_WORK REQUEST_
List every equation number that appears in the passage on the double tank system below, in the order they occur.

_DOCUMENT TEXT_
========
If we assume that the cross-sectional areas of the tanks can be exactly determined, the parameters to be estimated are the cross-sectional areas of the orifices: a₁ = a, a₂ = b. Then, the state-space equations of the double tank system can be expressed in the following form:

$$\{\begin{array}{ll}{\dot{x}}_1=-\frac{a}{A_1}\cdot \sqrt{2g{x}_1}+\frac{1}{A_1}u,& x_1\left(0\right)=h_{10},\\ {\dot{x}}_2=\frac{a}{A_2}\cdot \sqrt{2g{x}_1}-\frac{b}{A_2}\cdot \sqrt{2g{x}_2},& x_2\left(0\right)=h_{20},\end{array}$$

(8)

where: x₁ = x₁(t, a), x₂ = x₂(t, a, b) and the state coordinates (the water levels in the tanks h_n(t), n = 1, 2) have the natural physical constraints:

$$h_{n,max}\ge x_n(t)\ge 0,n=1,2.$$

(9)

The nonlinear double tank model of the true system was executed using a Matlab–Simulink environment [27]. The Simulink block diagram of the system under consideration is shown in Figure 3.

During double tank model parameter estimation, the difference between the system and the adaptive model outputs is minimized. According to Equation (5), the state variable x₁ is equal to h₁ (i.e., the water level in the first tank). Therefore, the difference between system and adaptive model water levels of the first tank should be minimized. Consequently, the marks 1 and 2 in Figure 3 indicate the integrator and the saturation block, respectively. The integrator block outputs the value of the integral of the water level concerning time, and the saturation block produces an output signal which is bounded to the upper and lower limits of the physical values. The parameters of the model are selected arbitrarily to ensure the gravitational flow of water through the tanks. The physical constraints and the model parameters of the water tank process are displayed in

Table 1. The physical constraints and the plant model parameters.
========
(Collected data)
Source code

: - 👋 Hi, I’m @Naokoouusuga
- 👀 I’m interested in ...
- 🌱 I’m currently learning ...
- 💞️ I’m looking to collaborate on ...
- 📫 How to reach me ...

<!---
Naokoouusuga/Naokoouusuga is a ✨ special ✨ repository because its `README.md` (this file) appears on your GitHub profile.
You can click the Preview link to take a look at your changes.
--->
========
_WRITTEN RESPONSE_
8, 9, 5